Brizard is quick to say that the "handcuffs" are slapped on by multiple layers of bureaucracy -- not just the union. He says state and federal government also bind schools, with conflicting regulations and arcane rules. And when it comes to the Rochester Teacher's Association, Brizard says he's pretty confident that president Adam Urbanski will be on board, when the portfolio is presented to union leaders next week.
"I don't believe Adam will balk at this because these are the kinds of things that he's talked about, and he's written about, over the past 20 25 years so I believe philosophically we would agree on the need to do this."
"Well I'm not automatically opposed to it," Urbanski says. He agrees with the superintendent on at least one count -- charter schools haven't lived up to their promise.
"Charter schools were originally intended to be sort of safe havens and laboratories for new practices and for innovation in education. Didn't end up yielding that effect. And instead these charter schools isolated themselves from the rest of the system and the system did not benefit from the learning."
But Urbanski says that isolation that marked early charter schools could carry over if the district creates its own charter, "The trick is not to just create a few more exceptions for some kids, the trick here is to make the exception into the norm, and to make available to all kids, that which only is being made available to some kids by charters."
Urbanski says the district already has the tools it needs to make all schools more autonomous and flexible -- but that those changes have to made WITH teachers and their union -- not TO teachers. And Urbanski says right now, he's worried that's not what's happening, "The superintendent seems to be inclined to support opting out, as if the system were so beyond repair, and so inflexible, that we couldn't bring the very same features of charter schools and private schools -- that currently attract families -- that we couldn't import them into our public schools. I think that that would be the real solution."
If Brizard's charter school becomes a reality, the union will likely still be involved. Urbanski says state law gives charter school teachers the right to join a union if they want one, and the right to negotiate a customized contract that applies just to their school.

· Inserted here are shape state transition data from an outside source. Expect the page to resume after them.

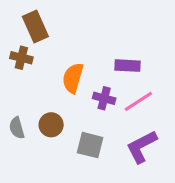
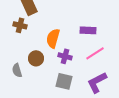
purple cross: (104, 98) -> (65, 56), moved
brown circle: (51, 125) -> (36, 58), moved

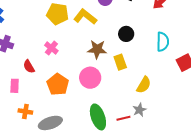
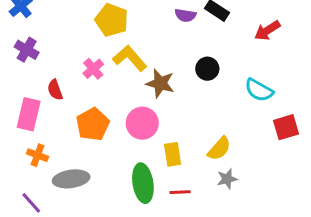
yellow L-shape: (85, 17) -> (130, 58), moved
cyan semicircle: (163, 42) -> (259, 90), turned 108
yellow rectangle: (120, 62) -> (173, 154), moved
pink rectangle: (15, 86) -> (29, 114), size x1.5
gray star: (139, 110) -> (227, 179), moved

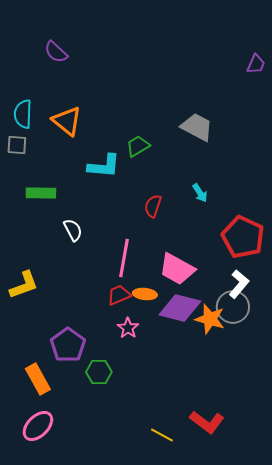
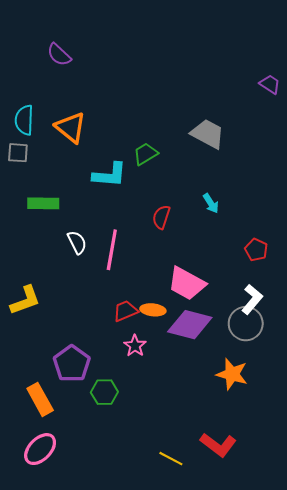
purple trapezoid: (256, 64) -> (270, 84), moved, turned -80
red pentagon: (243, 237) -> (256, 250), size x0.5
pink line: (124, 258) -> (112, 250), moved
orange star: (210, 319) -> (232, 374), moved

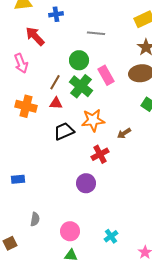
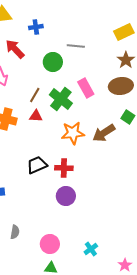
green circle: (79, 60) -> (53, 62), moved
black trapezoid: (64, 131) -> (37, 165), moved
brown arrow: (124, 133) -> (104, 133), moved, size x1.6
red cross: (100, 154) -> (64, 168), moved, turned 30

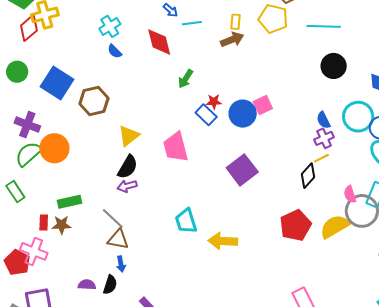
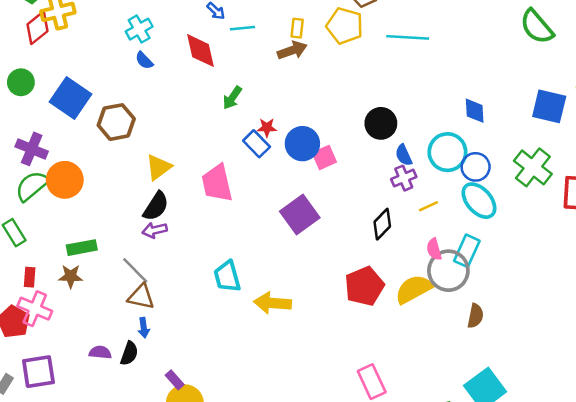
black circle: (334, 66) -> (381, 123), moved
pink square: (263, 105) -> (324, 157), moved
yellow line: (321, 158) -> (428, 206), moved
red rectangle: (44, 222) -> (30, 277), moved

But that could actually work in the superintendent's favor, if he were able to negotiate the flexibility he wants, like a longer school day and year, and performance based pay.
Brizard says he hasn't polled the school board to gauge whether or not the idea would pass, if put to a vote. But he says he has talked to individual members -- some say they're definitely in favor of a charter school, and other say they're "willing to hear more."
Soon everyone will get a chance to hear the details of the superintendent's portfolio - including which school will be replaced by the charter.
Brizard is releasing the plan at the next school board meeting, Thursday, March 11.